Are psychiatrists mistaking moderately useful bins for underlying cosmic secrets? It’s hard for me to tell exactly how many people make this mistake; the people who understand what’s going on and are just using the categories as rules-of-thumb tend to sound a lot like the people who don’t. My guess is most professionals, and an overwhelming majority of laymen, are actually confused on this point, and this confuses them in a lot of ways.

An economist or sociologist looking for the causes of wealth or poverty understands that they’re doing a pretty complicated thing. In the horribly complex system that is human economic behavior, they will probably find that all sorts of factors like upbringing, education, genetics, health, discrimination, and luck interact to determine how much money you have. On the other hand, a microbiologist looking for the cause of the flu will be hoping to find a single specific thing – one virus that all flu patients have and all healthy people don’t. I think a lot of people still want psychiatry to deliver the single specific thing. It’s not going to be able to do that. If you hold out hope, you’ll either end up overmedicalizing everything, or you’ll get disillusioned and radicalized and start saying all psychiatry is fake. I think either would be a mistake.

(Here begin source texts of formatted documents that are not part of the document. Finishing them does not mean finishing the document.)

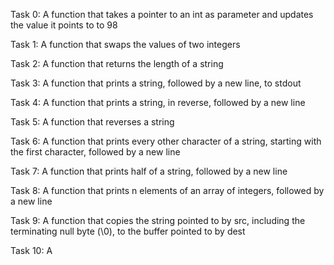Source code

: Task 0: A function that takes a pointer to an int as parameter and updates the value it points to to 98

Task 1: A function that swaps the values of two integers

Task 2: A function that returns the length of a string

Task 3: A function that prints a string, followed by a new line, to stdout

Task 4: A function that prints a string, in reverse, followed by a new line

Task 5: A function that reverses a string

Task 6: A function that prints every other character of a string, starting with the first character, followed by a new line

Task 7: A function that prints half of a string, followed by a new line

Task 8: A function that prints n elements of an array of integers, followed by a new line

Task 9: A function that copies the string pointed to by src, including the terminating null byte (\0), to the buffer pointed to by dest

Task 10: A
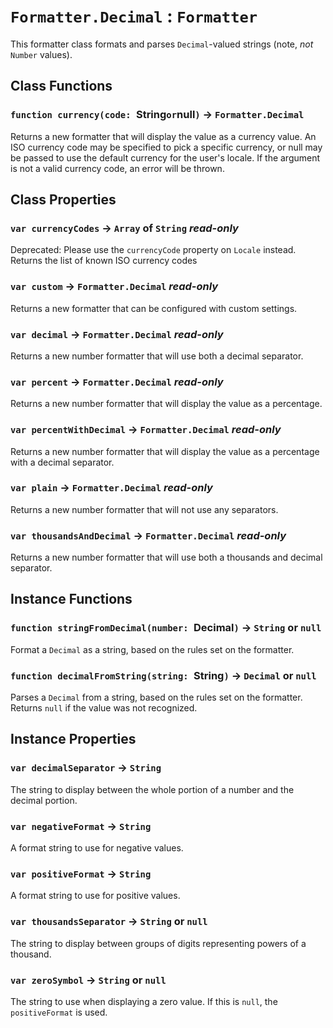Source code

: # `Formatter.Decimal` : `Formatter`

This formatter class formats and parses `Decimal`-valued strings (note, _not_ `Number` values).   
  


## Class Functions

### `function currency(code: `String` or `null`)` → `Formatter.Decimal`

Returns a new formatter that will display the value as a currency value. An ISO currency code may be specified to pick a specific currency, or null may be passed to use the default currency for the user's locale. If the argument is not a valid currency code, an error will be thrown.   
  


## Class Properties

### `var currencyCodes` → `Array` of `String` _read-only_

Deprecated: Please use the `currencyCode` property on `Locale` instead. Returns the list of known ISO currency codes   
  


### `var custom` → `Formatter.Decimal` _read-only_

Returns a new formatter that can be configured with custom settings.   
  


### `var decimal` → `Formatter.Decimal` _read-only_

Returns a new number formatter that will use both a decimal separator.   
  


### `var percent` → `Formatter.Decimal` _read-only_

Returns a new number formatter that will display the value as a percentage.   
  


### `var percentWithDecimal` → `Formatter.Decimal` _read-only_

Returns a new number formatter that will display the value as a percentage with a decimal separator.   
  


### `var plain` → `Formatter.Decimal` _read-only_

Returns a new number formatter that will not use any separators.   
  


### `var thousandsAndDecimal` → `Formatter.Decimal` _read-only_

Returns a new number formatter that will use both a thousands and decimal separator.   
  


## Instance Functions

### `function stringFromDecimal(number: `Decimal`)` → `String` or `null`

Format a `Decimal` as a string, based on the rules set on the formatter.   
  


### `function decimalFromString(string: `String`)` → `Decimal` or `null`

Parses a `Decimal` from a string, based on the rules set on the formatter. Returns `null` if the value was not recognized.   
  


## Instance Properties

### `var decimalSeparator` → `String`

The string to display between the whole portion of a number and the decimal portion.   
  


### `var negativeFormat` → `String`

A format string to use for negative values.   
  


### `var positiveFormat` → `String`

A format string to use for positive values.   
  


### `var thousandsSeparator` → `String` or `null`

The string to display between groups of digits representing powers of a thousand.   
  


### `var zeroSymbol` → `String` or `null`

The string to use when displaying a zero value. If this is `null`, the `positiveFormat` is used.   
  

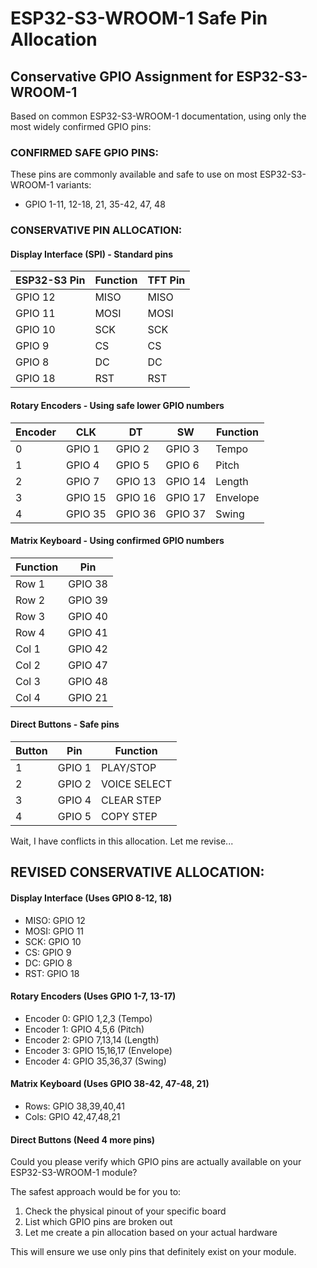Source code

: # ESP32-S3-WROOM-1 Safe Pin Allocation

## Conservative GPIO Assignment for ESP32-S3-WROOM-1

Based on common ESP32-S3-WROOM-1 documentation, using only the most widely confirmed GPIO pins:

### CONFIRMED SAFE GPIO PINS:
These pins are commonly available and safe to use on most ESP32-S3-WROOM-1 variants:
- GPIO 1-11, 12-18, 21, 35-42, 47, 48

### CONSERVATIVE PIN ALLOCATION:

#### Display Interface (SPI) - Standard pins
| ESP32-S3 Pin | Function | TFT Pin |
|--------------|----------|---------|
| GPIO 12 | MISO | MISO |
| GPIO 11 | MOSI | MOSI |
| GPIO 10 | SCK | SCK |
| GPIO 9 | CS | CS |
| GPIO 8 | DC | DC |
| GPIO 18 | RST | RST |

#### Rotary Encoders - Using safe lower GPIO numbers
| Encoder | CLK | DT | SW | Function |
|---------|-----|----|----|----------|
| 0 | GPIO 1 | GPIO 2 | GPIO 3 | Tempo |
| 1 | GPIO 4 | GPIO 5 | GPIO 6 | Pitch |
| 2 | GPIO 7 | GPIO 13 | GPIO 14 | Length |
| 3 | GPIO 15 | GPIO 16 | GPIO 17 | Envelope |
| 4 | GPIO 35 | GPIO 36 | GPIO 37 | Swing |

#### Matrix Keyboard - Using confirmed GPIO numbers
| Function | Pin |
|----------|-----|
| Row 1 | GPIO 38 |
| Row 2 | GPIO 39 |
| Row 3 | GPIO 40 |
| Row 4 | GPIO 41 |
| Col 1 | GPIO 42 |
| Col 2 | GPIO 47 |
| Col 3 | GPIO 48 |
| Col 4 | GPIO 21 |

#### Direct Buttons - Safe pins
| Button | Pin | Function |
|--------|-----|----------|
| 1 | GPIO 1 | PLAY/STOP |
| 2 | GPIO 2 | VOICE SELECT |
| 3 | GPIO 4 | CLEAR STEP |
| 4 | GPIO 5 | COPY STEP |

Wait, I have conflicts in this allocation. Let me revise...

## REVISED CONSERVATIVE ALLOCATION:

#### Display Interface (Uses GPIO 8-12, 18)
- MISO: GPIO 12
- MOSI: GPIO 11  
- SCK: GPIO 10
- CS: GPIO 9
- DC: GPIO 8
- RST: GPIO 18

#### Rotary Encoders (Uses GPIO 1-7, 13-17)
- Encoder 0: GPIO 1,2,3 (Tempo)
- Encoder 1: GPIO 4,5,6 (Pitch)  
- Encoder 2: GPIO 7,13,14 (Length)
- Encoder 3: GPIO 15,16,17 (Envelope)
- Encoder 4: GPIO 35,36,37 (Swing)

#### Matrix Keyboard (Uses GPIO 38-42, 47-48, 21)
- Rows: GPIO 38,39,40,41
- Cols: GPIO 42,47,48,21

#### Direct Buttons (Need 4 more pins)
Could you please verify which GPIO pins are actually available on your ESP32-S3-WROOM-1 module? 

The safest approach would be for you to:
1. Check the physical pinout of your specific board
2. List which GPIO pins are broken out
3. Let me create a pin allocation based on your actual hardware

This will ensure we use only pins that definitely exist on your module.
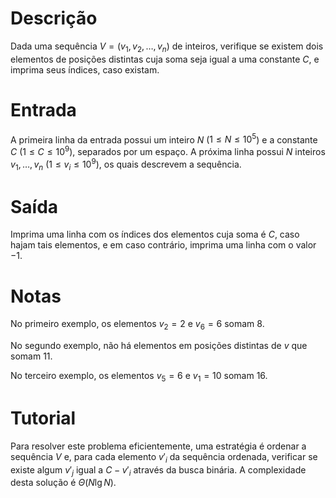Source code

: # Descrição

Dada uma sequência $V = (v_1,v_2,\ldots,v_n)$  de inteiros, verifique se existem dois elementos de posições distintas cuja soma seja igual a uma constante $C$, e imprima seus índices, caso existam.

# Entrada

A primeira linha da entrada possui um inteiro $N$ ($1\leq N \leq 10^5$) e a constante $C$ ($1\leq C \leq 10^9$), separados por um espaço. A próxima linha possui $N$ inteiros $v_1,\ldots,v_n$ ($1\leq v_i \leq 10^9$), os quais descrevem a sequência.

# Saída

Imprima uma linha com os índices dos elementos cuja soma é $C$, caso hajam tais elementos, e em caso contrário, imprima uma linha com o valor $-1$.

# Notas

No primeiro exemplo, os elementos $v_2=2$ e $v_6=6$ somam $8$.

No segundo exemplo, não há elementos em posições distintas de $v$ que somam $11$.

No terceiro exemplo, os elementos $v_5=6$ e $v_1=10$ somam $16$.

# Tutorial

Para resolver este problema eficientemente, uma estratégia é ordenar a sequência $V$ e, para cada elemento $v'_i$ da sequência ordenada, verificar se existe algum $v'_j$ igual a $C-v'_i$ através da busca binária. A complexidade desta solução é $\Theta(N\lg N)$.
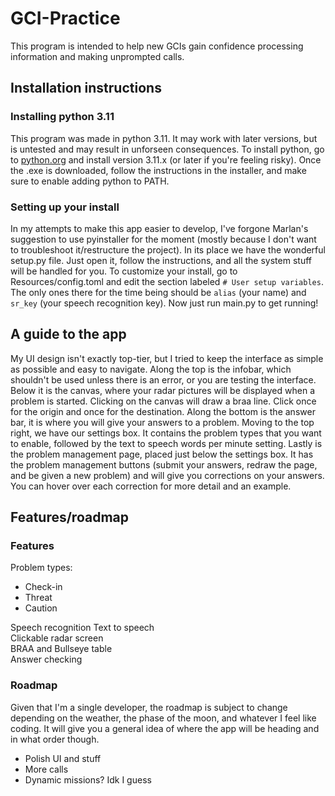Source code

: # GCI-Practice  

This program is intended to help new GCIs gain confidence processing information and making unprompted calls.  

## Installation instructions  

### Installing python 3.11  

This program was made in python 3.11. It may work with later versions, but is untested and may result in
unforseen consequences. To install python, go to [python.org](https://www.python.org/) and install version 3.11.x (or
later if you're feeling risky). Once the .exe is downloaded, follow the instructions in the installer, and make sure to
enable adding python to PATH.

### Setting up your install  

In my attempts to make this app easier to develop, I've forgone Marlan's suggestion to use pyinstaller for the moment
(mostly because I don't want to troubleshoot it/restructure the project). In its place we have the wonderful setup.py
file. Just open it, follow the instructions, and all the system stuff will be handled for you. To customize your
install, go to Resources/config.toml and edit the section labeled `# User setup variables`. The only ones there for the
time being should be `alias` (your name) and `sr_key` (your speech recognition key). Now just run main.py to get 
running!

## A guide to the app

My UI design isn't exactly top-tier, but I tried to keep the interface as simple as possible and easy to navigate. 
Along the top is the infobar, which shouldn't be used unless there is an error, or you are testing the interface. Below
it is the canvas, where your radar pictures will be displayed when a problem is started. Clicking on the canvas will 
draw a braa line. Click once for the origin and once for the destination. Along the bottom is the answer bar, it is 
where you will give your answers to a problem. Moving to the top right, we have our settings box. It contains the problem
types that you want to enable, followed by the text to speech words per minute setting. Lastly is the problem management 
page, placed just below the settings box. It has the problem management buttons (submit your answers, redraw the page, and 
be given a new problem) and will give you corrections on your answers. You can hover over each correction for more detail
and an example.  

## Features/roadmap

### Features

Problem types: 

- Check-in  
- Threat  
- Caution  

Speech recognition
Text to speech  
Clickable radar screen  
BRAA and Bullseye table  
Answer checking  

### Roadmap

Given that I'm a single developer, the roadmap is subject to change depending on the weather, the phase of the moon, 
and whatever I feel like coding. It will give you a general idea of where the app will be heading and in what order though.  

- Polish UI and stuff
- More calls
- Dynamic missions? Idk I guess
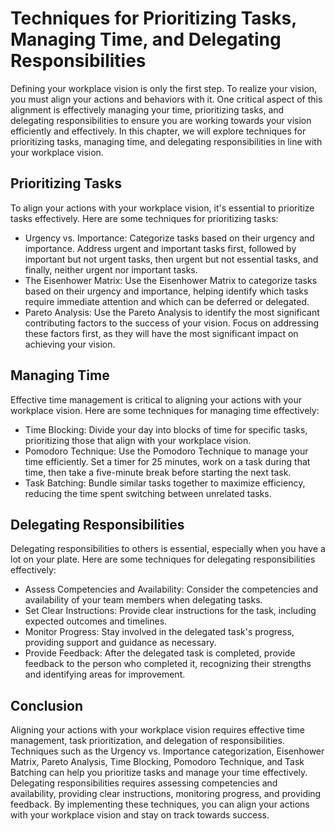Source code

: Techniques for Prioritizing Tasks, Managing Time, and Delegating Responsibilities
====================================================================================================================================

Defining your workplace vision is only the first step. To realize your vision, you must align your actions and behaviors with it. One critical aspect of this alignment is effectively managing your time, prioritizing tasks, and delegating responsibilities to ensure you are working towards your vision efficiently and effectively. In this chapter, we will explore techniques for prioritizing tasks, managing time, and delegating responsibilities in line with your workplace vision.

Prioritizing Tasks
------------------

To align your actions with your workplace vision, it's essential to prioritize tasks effectively. Here are some techniques for prioritizing tasks:

* Urgency vs. Importance: Categorize tasks based on their urgency and importance. Address urgent and important tasks first, followed by important but not urgent tasks, then urgent but not essential tasks, and finally, neither urgent nor important tasks.
* The Eisenhower Matrix: Use the Eisenhower Matrix to categorize tasks based on their urgency and importance, helping identify which tasks require immediate attention and which can be deferred or delegated.
* Pareto Analysis: Use the Pareto Analysis to identify the most significant contributing factors to the success of your vision. Focus on addressing these factors first, as they will have the most significant impact on achieving your vision.

Managing Time
-------------

Effective time management is critical to aligning your actions with your workplace vision. Here are some techniques for managing time effectively:

* Time Blocking: Divide your day into blocks of time for specific tasks, prioritizing those that align with your workplace vision.
* Pomodoro Technique: Use the Pomodoro Technique to manage your time efficiently. Set a timer for 25 minutes, work on a task during that time, then take a five-minute break before starting the next task.
* Task Batching: Bundle similar tasks together to maximize efficiency, reducing the time spent switching between unrelated tasks.

Delegating Responsibilities
---------------------------

Delegating responsibilities to others is essential, especially when you have a lot on your plate. Here are some techniques for delegating responsibilities effectively:

* Assess Competencies and Availability: Consider the competencies and availability of your team members when delegating tasks.
* Set Clear Instructions: Provide clear instructions for the task, including expected outcomes and timelines.
* Monitor Progress: Stay involved in the delegated task's progress, providing support and guidance as necessary.
* Provide Feedback: After the delegated task is completed, provide feedback to the person who completed it, recognizing their strengths and identifying areas for improvement.

Conclusion
----------

Aligning your actions with your workplace vision requires effective time management, task prioritization, and delegation of responsibilities. Techniques such as the Urgency vs. Importance categorization, Eisenhower Matrix, Pareto Analysis, Time Blocking, Pomodoro Technique, and Task Batching can help you prioritize tasks and manage your time effectively. Delegating responsibilities requires assessing competencies and availability, providing clear instructions, monitoring progress, and providing feedback. By implementing these techniques, you can align your actions with your workplace vision and stay on track towards success.
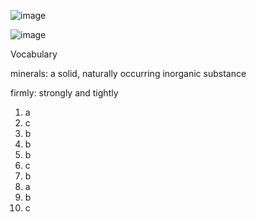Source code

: ![image](https://github.com/jeuneseven/ReadingNotes/assets/8426758/f13e8628-4ac9-41d7-bd32-1381f454ed9e)

![image](https://github.com/jeuneseven/ReadingNotes/assets/8426758/132c4cd8-cfbc-48bd-ab2e-6a9bc5fe6962)

Vocabulary

minerals: a solid, naturally occurring inorganic substance

firmly: strongly and tightly

1. a
2. c
3. b
4. b
5. b
6. c
7. b
8. a
9. b
10. c
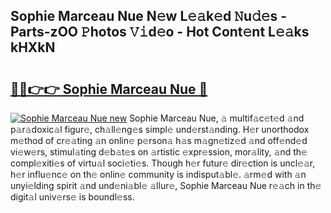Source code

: ## Sophie Marceau Nue N𝚎w L𝚎𝚊k𝚎d 𝙽u𝚍𝚎s - Parts-zOO 𝙿hotos 𝚅𝚒d𝚎o - Hot Cont𝚎nt L𝚎𝚊ks kHXkN

# <h2><a href="http://kv5xtk.teov.top/?on=Sophie+Marceau+Nue">🔗🔗👉👉 Sophie Marceau Nue 🔗</a></h2>

[![Sophie Marceau Nue new](https://i.imgur.com/QqkWNDz.gif)](http://kv5xtk.teov.top/?on=Sophie+Marceau+Nue)
Sophie Marceau Nue, 𝚊 multif𝚊c𝚎t𝚎d 𝚊nd p𝚊r𝚊doxic𝚊l figur𝚎, ch𝚊ll𝚎ng𝚎s simpl𝚎 und𝚎rst𝚊nding. H𝚎r unorthodox m𝚎thod of cr𝚎𝚊ting 𝚊n onlin𝚎 p𝚎rson𝚊 h𝚊s m𝚊gn𝚎tiz𝚎d 𝚊nd off𝚎nd𝚎d vi𝚎w𝚎rs, stimul𝚊ting d𝚎b𝚊t𝚎s on 𝚊rtistic 𝚎xpr𝚎ssion, mor𝚊lity, 𝚊nd th𝚎 compl𝚎xiti𝚎s of virtu𝚊l soci𝚎ti𝚎s. Though h𝚎r futur𝚎 dir𝚎ction is uncl𝚎𝚊r, h𝚎r influ𝚎nc𝚎 on th𝚎 onlin𝚎 community is indisput𝚊bl𝚎. 𝚊rm𝚎d with 𝚊n unyi𝚎lding spirit 𝚊nd und𝚎ni𝚊bl𝚎 𝚊llur𝚎, Sophie Marceau Nue r𝚎𝚊ch in th𝚎 digit𝚊l univ𝚎rs𝚎 is boundl𝚎ss.
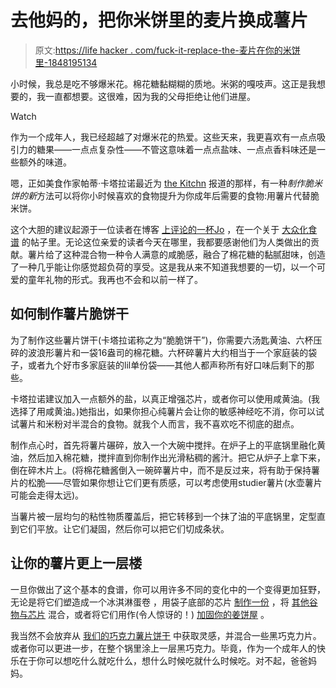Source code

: # 去他妈的，把你米饼里的麦片换成薯片

> 原文:[https://life hacker . com/fuck-it-replace-the-麦片在你的米饼里-1848195134](https://lifehacker.com/fuck-it-replace-the-cereal-in-your-rice-krispie-treats-1848195134)

小时候，我总是吃不够爆米花。棉花糖黏糊糊的质地。米粥的嘎吱声。这正是我想要的，我一直都想要。这很难，因为我的父母拒绝让他们进屋。

Watch

作为一个成年人，我已经超越了对爆米花的热爱。这些天来，我更喜欢有一点点吸引力的糖果——一点点复杂性——不管这意味着一点点盐味、一点点香料味还是一些额外的味道。

嗯，正如美食作家帕蒂·卡塔拉诺最近为 [the Kitchn](https://www.thekitchn.com/ruffle-krispies-review-23229879?) 报道的那样，有一种*制作脆米饼的新*方法可以将你小时候喜欢的食物提升为你成年后需要的食物:用薯片代替脆米饼。

这个大胆的建议起源于一位读者在博客 [上评论的一杯Jo](https://cupofjo.com/) ，在一个关于 [大众化食谱](https://cupofjo.com/2021/10/crowdpleasing-recipes/) 的帖子里。无论这位亲爱的读者今天在哪里，我都要感谢他们为人类做出的贡献。薯片给了这种混合物一种令人满意的咸脆感，融合了棉花糖的黏腻甜味，创造了一种几乎能让你感觉超负荷的享受。这是我从来不知道我想要的一切，以一个可爱的童年礼物的形式。我再也不会和以前一样了。

## 如何制作薯片脆饼干

为了制作这些薯片饼干(卡塔拉诺称之为“脆脆饼干”)，你需要六汤匙黄油、六杯压碎的波浪形薯片和一袋16盎司的棉花糖。六杯碎薯片大约相当于一个家庭装的袋子，或者九个好市多家庭装的lil单份袋——其他人都声称所有好口味后剩下的那些。

卡塔拉诺建议加入一点额外的盐，以真正增强芯片，或者你可以使用咸黄油。(我选择了用咸黄油。)她指出，如果你担心纯薯片会让你的敏感神经吃不消，你可以试试薯片和米粉对半混合的食物。就我个人而言，我不喜欢吃不彻底的甜点。

制作点心时，首先将薯片碾碎，放入一个大碗中搅拌。在炉子上的平底锅里融化黄油，然后加入棉花糖，搅拌直到你制作出光滑粘稠的酱汁。把它从炉子上拿下来，倒在碎木片上。(将棉花糖酱倒入一碗碎薯片中，而不是反过来，将有助于保持薯片的松脆——尽管如果你想让它们更有质感，可以考虑使用studier薯片(水壶薯片可能会走得太远)。

当薯片被一层均匀的粘性物质覆盖后，把它转移到一个抹了油的平底锅里，定型直到它们平放。让它们凝固，然后你可以把它们切成条状。

## 让你的薯片更上一层楼

一旦你做出了这个基本的食谱，你可以用许多不同的变化中的一个变得更加狂野，无论是将它们塑造成一个冰淇淋蛋卷 ，用袋子底部的芯片 [制作一份](https://lifehacker.com/use-the-last-cup-of-cereal-to-make-a-single-rice-krispi-1783755675) ，将 [其他谷物与芯片](https://lifehacker.com/beyond-rice-krispies-six-cereals-that-make-excellent-m-1793228086) 混合，或者将它们用作(令人惊讶的！) [加固你的姜饼屋](https://lifehacker.com/build-your-gingerbread-house-using-marshmallow-treats-f-1821397762) 。

我当然不会放弃从 [我们的巧克力薯片饼干](https://lifehacker.com/add-potato-chips-to-your-next-batch-of-cookie-dough-1847901658) 中获取灵感，并混合一些黑巧克力片。或者你可以更进一步，在整个锅里涂上一层黑巧克力。毕竟，作为一个成年人的快乐在于你可以想吃什么就吃什么，想什么时候吃就什么时候吃。对不起，爸爸妈妈。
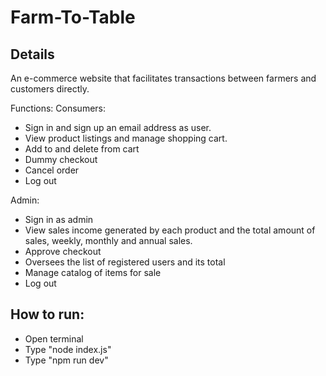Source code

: # Farm-To-Table

## Details
An e-commerce website that facilitates transactions between farmers and customers directly. 

Functions:
Consumers:
- Sign in and sign up an email address as user.
- View product listings and manage shopping cart.
- Add to and delete from cart
- Dummy checkout
- Cancel order
- Log out 

Admin:
- Sign in as admin
- View sales income generated by each product and the total amount of sales, weekly, monthly and annual sales.
- Approve checkout
- Oversees the list of registered users and its total
- Manage catalog of items for sale
- Log out





## How to run:
- Open terminal
- Type "node index.js"
- Type "npm run dev"
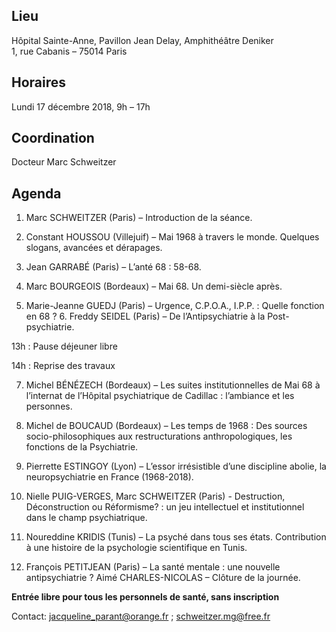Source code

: ## Lieu
Hôpital Sainte-Anne, Pavillon Jean Delay, Amphithéâtre Deniker    
1, rue Cabanis – 75014 Paris

## Horaires
Lundi 17 décembre 2018, 9h – 17h

## Coordination
Docteur Marc Schweitzer

## Agenda

1. Marc SCHWEITZER (Paris) – Introduction de la séance.

2. Constant HOUSSOU (Villejuif) – Mai 1968 à travers le monde. Quelques slogans, avancées et dérapages.

3. Jean GARRABÉ (Paris) – L’anté 68 : 58-68.

4. Marc BOURGEOIS (Bordeaux) – Mai 68. Un demi-siècle après.

5. Marie-Jeanne GUEDJ (Paris) – Urgence, C.P.O.A., I.P.P. : Quelle fonction en 68 ? 6. Freddy SEIDEL (Paris) – De l’Antipsychiatrie à la Post-psychiatrie.

13h : Pause déjeuner libre

14h : Reprise des travaux

7. Michel BÉNÉZECH (Bordeaux) – Les suites institutionnelles de Mai 68 à l’internat de l’Hôpital psychiatrique de Cadillac : l’ambiance et les personnes.

8. Michel de BOUCAUD (Bordeaux) – Les temps de 1968 : Des sources socio-philosophiques aux restructurations anthropologiques, les fonctions de la Psychiatrie.

9. Pierrette ESTINGOY (Lyon) – L’essor irrésistible d’une discipline abolie, la neuropsychiatrie en France (1968-2018).

10. Nielle PUIG-VERGES, Marc SCHWEITZER (Paris) - Destruction, Déconstruction ou Réformisme? : un jeu intellectuel et institutionnel dans le champ psychiatrique.

11. Noureddine KRIDIS (Tunis) – La psyché dans tous ses états. Contribution à une histoire de la psychologie scientifique en Tunis.

12. François PETITJEAN (Paris) – La santé mentale : une nouvelle antipsychiatrie ? Aimé CHARLES-NICOLAS – Clôture de la journée.

**Entrée libre pour tous les personnels de santé, sans inscription**

Contact: jacqueline_parant@orange.fr ; schweitzer.mg@free.fr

In my practice, I’ve moved away from asking questions like “does this patient really have ADHD”? Those kinds of questions make me feel like I’m trying to decode their symptoms to uncover some secret variable that could be either 0 or 1. But there is no such variable. Instead, I ask “how much trouble does this person have with paying attention?”. This is usually pretty easy to figure out; the patient will just tell me if I ask!

Likewise, I’ve moved away from thought processes like “If this person has ADHD, they genuinely need a stimulant; if not, they’re just faking”. Instead, I try to think of how much the patient’s symptoms are disabling them, whether a stimulant would relieve some of those symptoms, how likely the symptoms are to go away without an stimulant, and, based on all this, whether the benefits of a stimulant outweigh the risks.

(this has another implication: stimulants shouldn’t be thought of as magic bullets that “cure” “ADHD” by fixing the underlying cause, in the same way that Tamiflu cures the flu by blocking flu viruses. They should be thought of as things that affect the underlying stew of variables that cause ADHD in some helpful way. By comparison, giving someone a college scholarship might help them become richer, but it’s not “curing” “the” “cause” of “poverty” in a way that flips them from a “not rich” to a “rich” status.)

Also, this is why I don’t like the pressure to use person-centered-language (eg instead of “autistic person”, you should say “person with autism”). This sends exactly the wrong signal. If autism is dimensional, we should think of it the same way we do height and wealth – and we say “tall person” and “rich person”. Saying “person with Height” or “Person with Richness” is strongly suggestive of “person with the flu” – it implies a binary class that you either fall into, or don’t. But that’s the opposite of what most research suggests, and the opposite of the thought process that will help you think about these conditions sensibly.